The end-point feel encountered at the end ROM has been given several normal and abnormal classification schemes.9 End-point feel assessment may be useful in helping determine the type of pathological tissue12 (Table 3-1). The athletic trainer should determine whether differences exist between the ranges of motion available during active and passive testing. Reduced ROM during active compared to passive testing may indicate deficiency in the contractile tissue. Contractile tissue deficiencies may be caused by muscle spasm or contracture, muscle weakness, neurological deficit, or muscle pain.32 Such deficiencies should be addressed during the rehabilitation plan to restore normal ROM. The presence of crepitus or clicking is also of significance during passive ROM testing.21 Crepitus or clicking along the joint line or between 2 bones may indicate damage to the articular cartilage or a possible loose body in the joint.

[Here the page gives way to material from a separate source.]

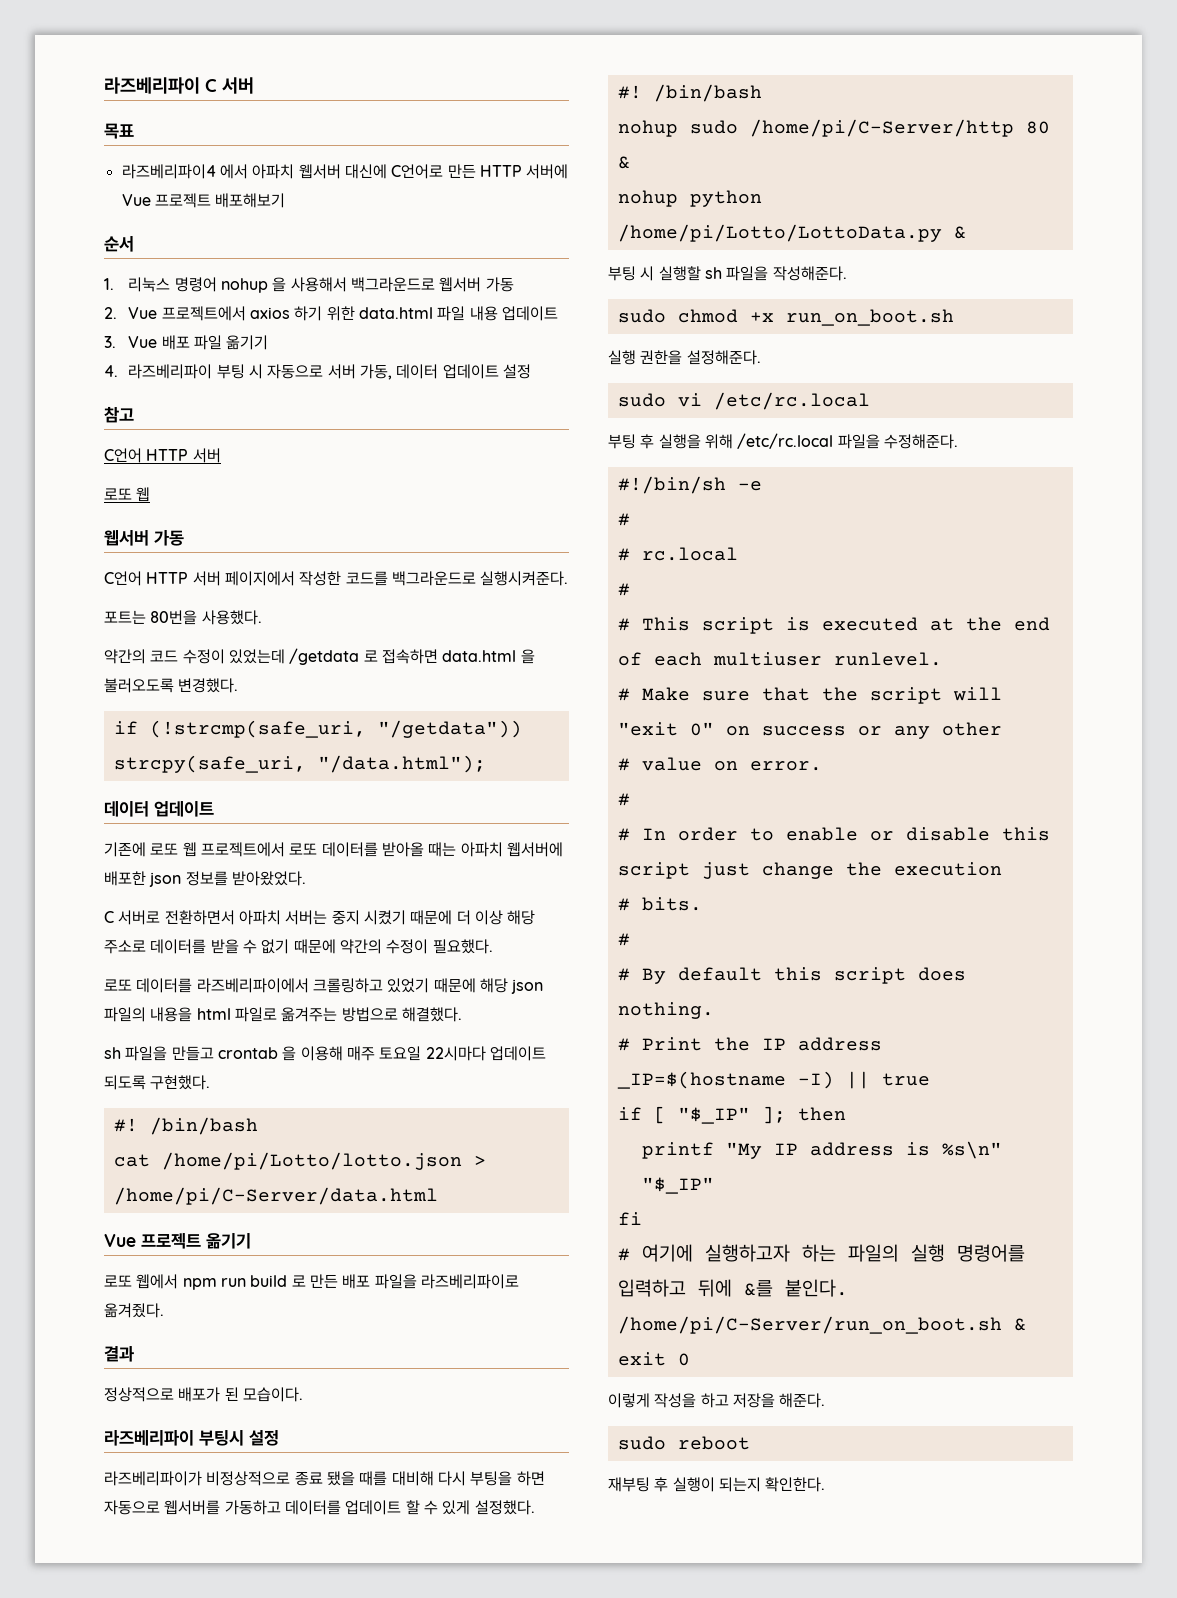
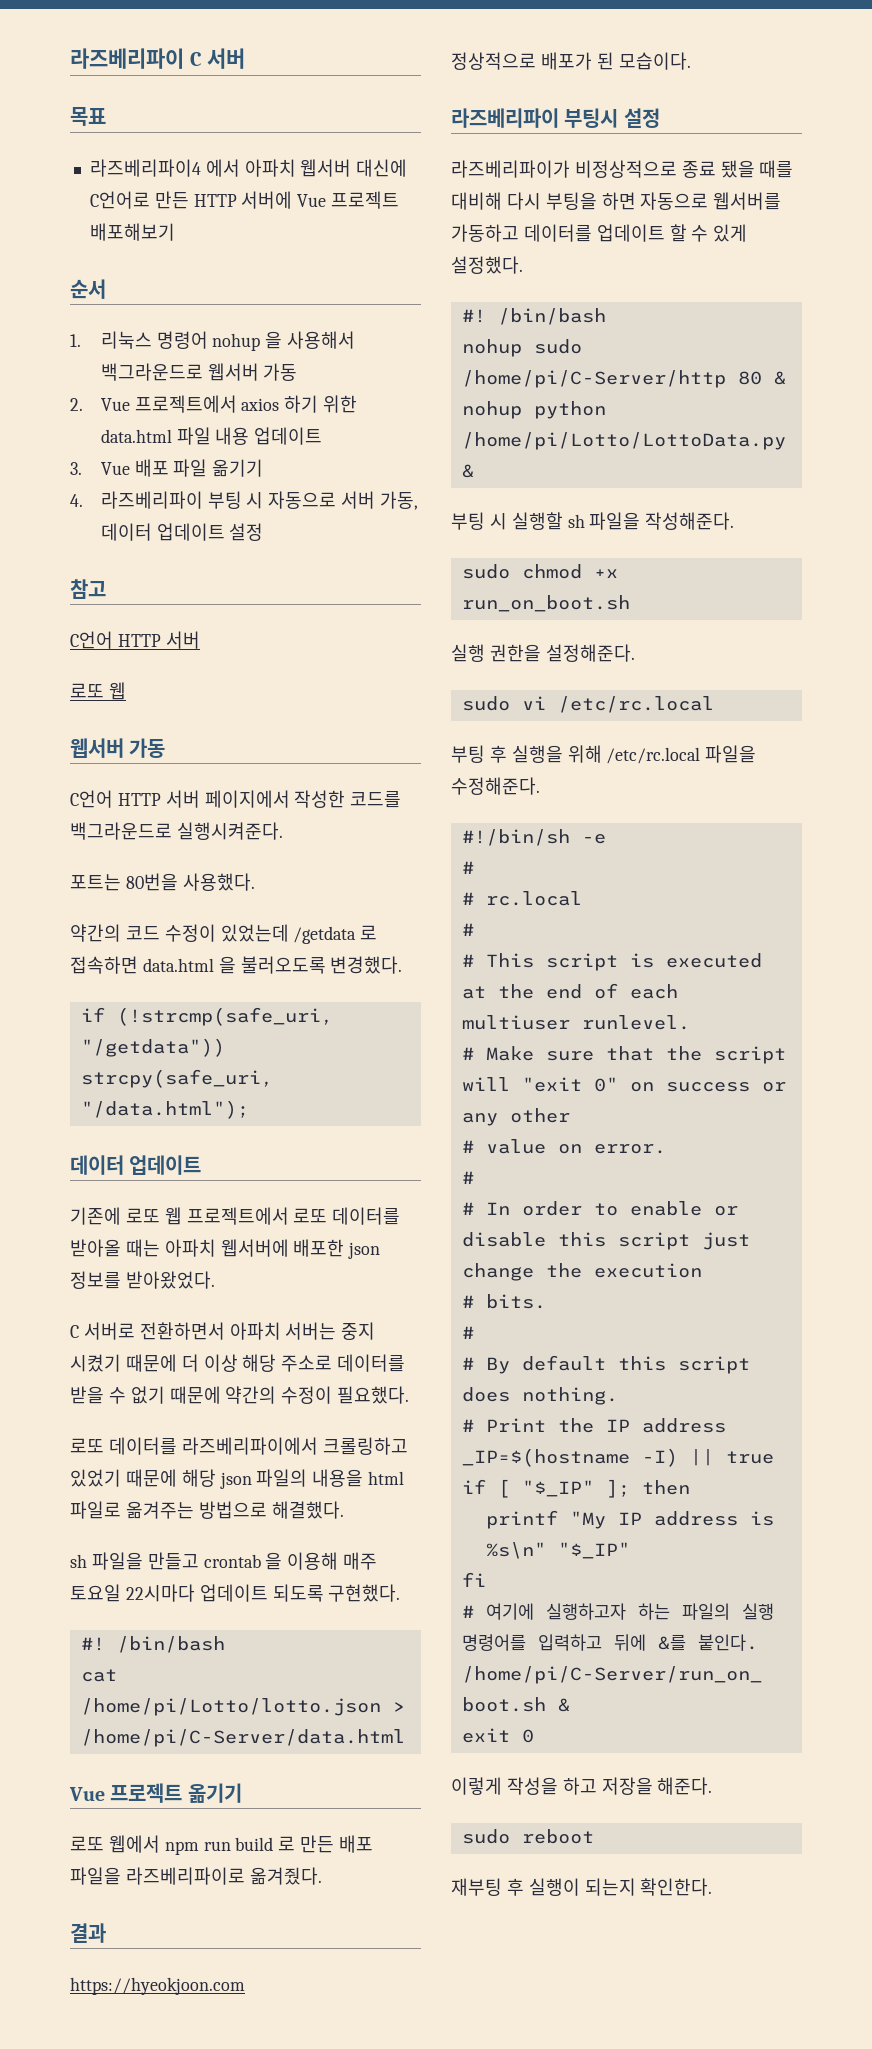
(134, 1354) none -> [70,1977,245,1995] // https://hyeokjoon.com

Similar sensations along the muscle or tendon may indicate adhesion formation or tendon subluxation.
Clinical Decision-Making Exercise 3-4
You determine that a patient’s active and passive ROM is limited. Based on this information you assess the patient’s arthrokinematic motion and find that it is hypomobile. What types of exercises would you consider incorporating into the patient’s rehabilitation plan to address these findings?